Furthermore, it was found that the NADPH-diaphorase reactive area, in the circular muscle layer, was decreased; however, the number of NADPH-diaphorase positive nerve cell bodies in myenteric plexus was not changed in the acetic acid-induced colitis groups. A direct correlation and co-localization between immunohistochemical staining for nNOS immunoreactivity and NADPH-diaphorase histochemical staining have been observed in the nerve plexus of both the small intestine [28] and the large intestine [5]. Therefore, the present result, showing the reduction of NADPH-diaphorase reactivity in the colitis affected circular muscle layer indirectly suggests that nitrergic nerve fibers had degenerated, or that the expression of nNOS in the nerve fibers was suppressed by acetic acid-induced acute inflammation. These findings are consistent with the data obtained from the TNBS-induced colitis model. In this model, a slight decrease in the number of nNOS immunoreactive nerve fibers was observed in the circular muscle layer while the myenteric plexus was unaffected at 2 days post-TNBS treatment [17].

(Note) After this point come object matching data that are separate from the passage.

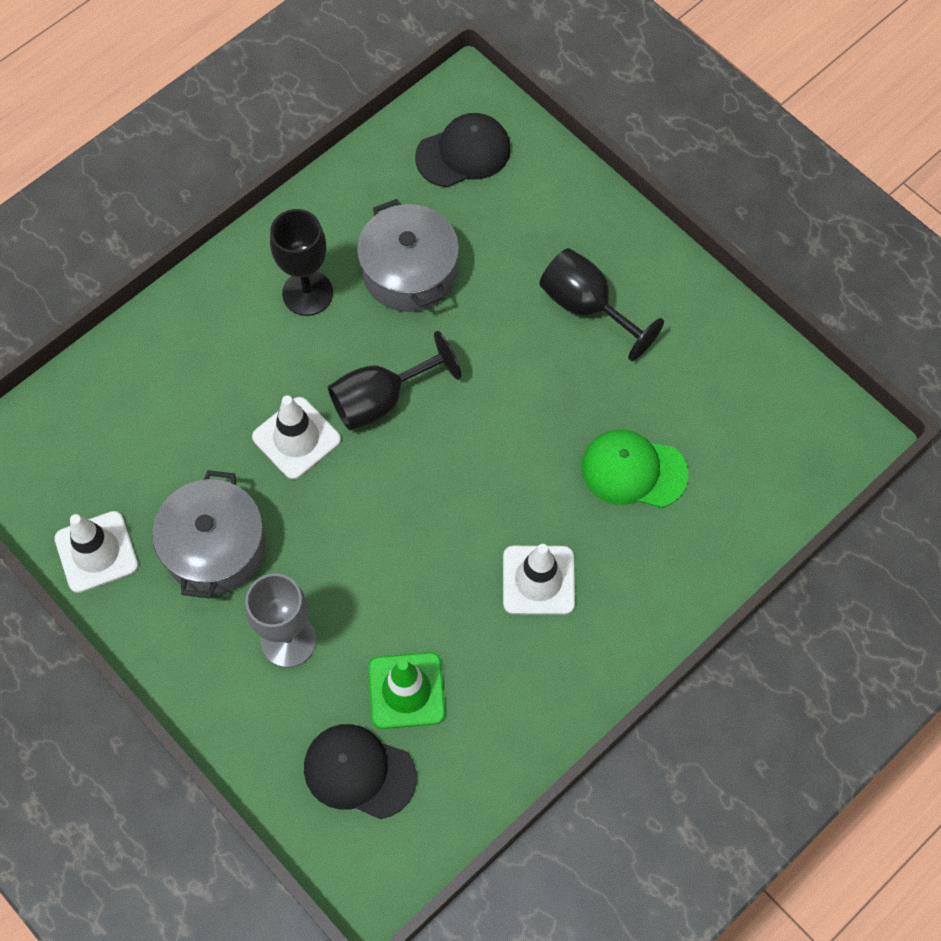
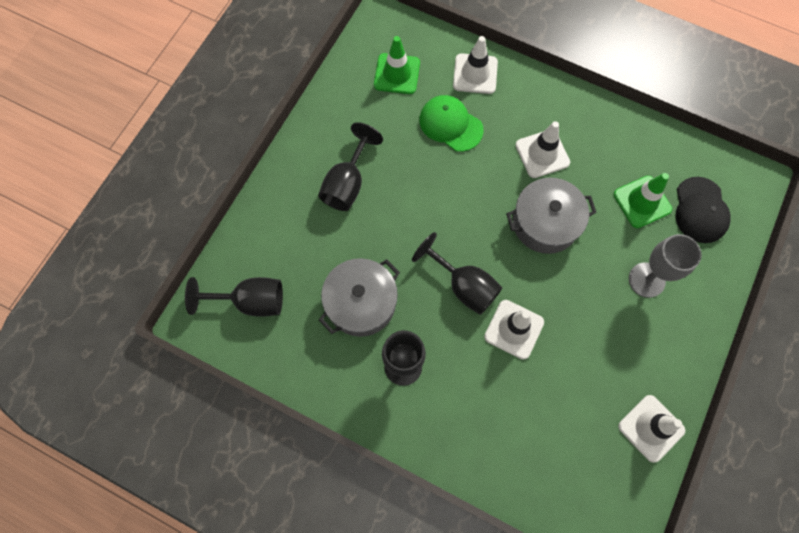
camera: 110 degrees left, 5 degrees up
(215, 547) = (611, 350): grey pot -> grey pot (545, 223)
(463, 153) = (251, 301): black cap -> black goblet
(633, 470) = (450, 124): green cap -> green cap turned 135 degrees clockwise
(710, 538) = (475, 74): none -> white traffic cone
(746, 427) = (397, 74): none -> green traffic cone

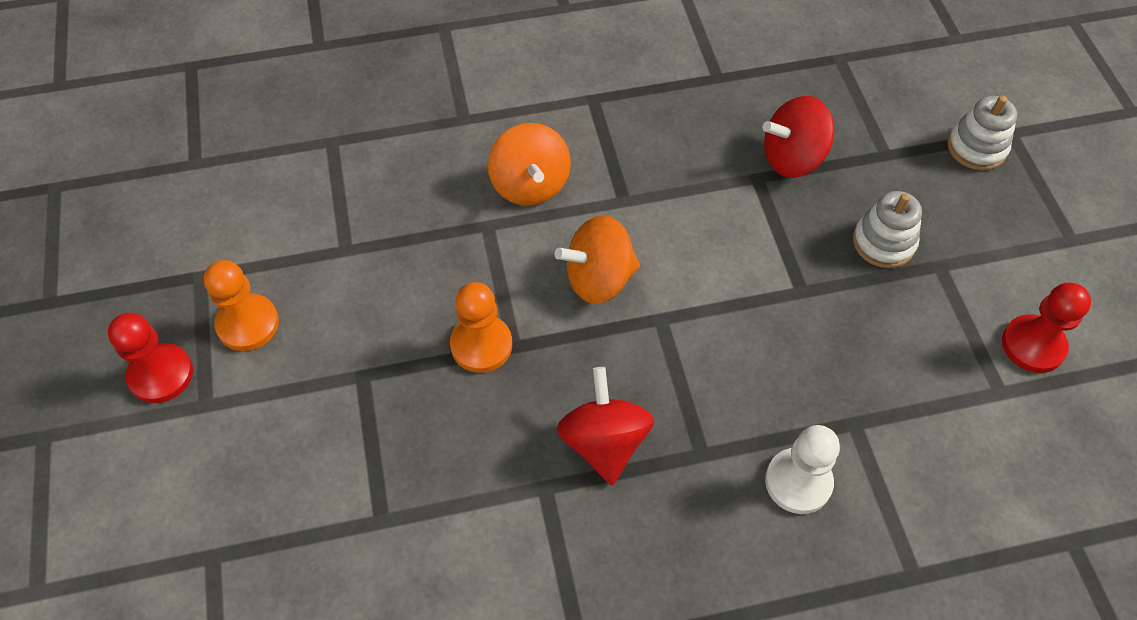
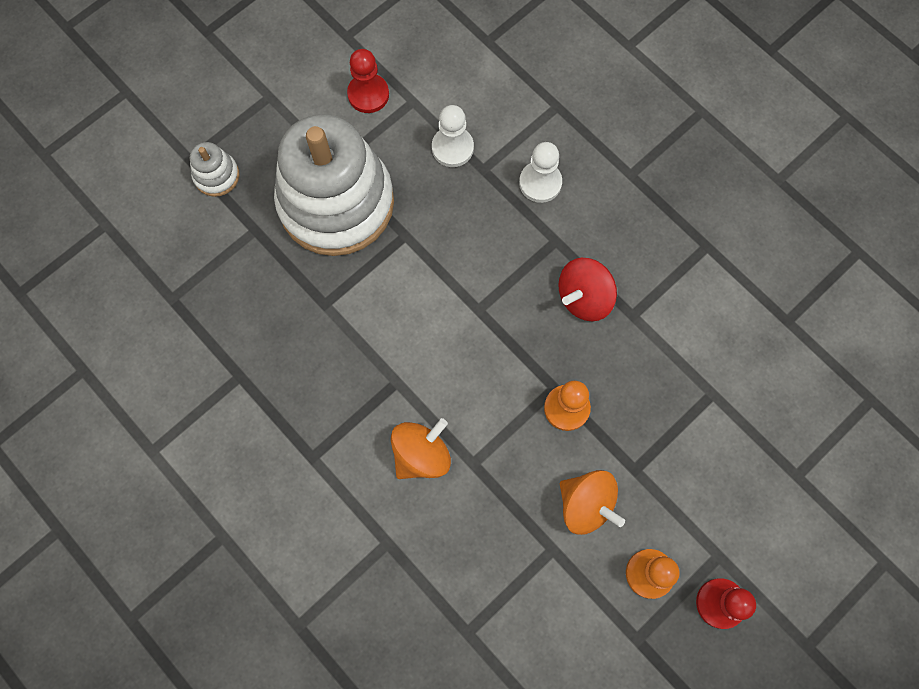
camera: 120 degrees left, 15 degrees up
(598, 279) = (472, 363): orange spinning top -> orange spinning top (586, 504)
(792, 158) = (293, 288): red spinning top -> none
(883, 242) = (336, 203): white stacking toy -> white stacking toy, size x2.50
(904, 403) = (452, 148): none -> white pawn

Therefore, the results of the current study show that nitrergic neuromuscular transmission was altered by acute inflammation. It is noteworthy that this alteration was noticeable from 4 hrs post-acetic acid treatment, the reported time at which the inflammatory responses begin to occur in this model [20]. This indicates that nitrergic neurotransmission can be affected by pathological factors involved in the early inflammatory response. In fact, the gene expression of nNOS has been shown to be suppressed by inflammatory cytokines such as interferon gamma and TNF-alpha [2,3]. Therefore, it would be of interest to investigate, in a future study, whether these two cytokines play a major role in the alteration of nitrergic neurotransmission in acetic acid-induced colitis.
The response to KCl did not differ in comparisons between the normal control group and colitis groups. The component related to contraction was unaffected, while the NO-mediated inhibitory response was changed by the presence of inflammation. However, other models [15,20,24] have shown that both nitrergic neuromuscular transmission and muscle contractility were altered. Such differences may be attributed to species used for study as well as methods used to stimulate colitis.
In conclusion, in the current study, circular muscle contraction was not impaired by inflammation. The time to disappearance of spontaneous contraction during EFS, measured as a L-NAME sensitive response, was significantly reduced. This suggests that myogenic contractility was unaffected; however, the NO-mediated neuronal response was impaired by inflammation. Inhibitory nitrergic neural input to the circular muscle was decreased in acetic acid-induced colitis.
This may be attributable to the decrease of the NADPH-diaphorase reactive area in the circular muscle layer. This alteration of nitrergic neuromuscular transmission began to change from the initial stage of inflammation. The current study may contribute to our understanding of the cause of alteration of NO-mediated colonic motility.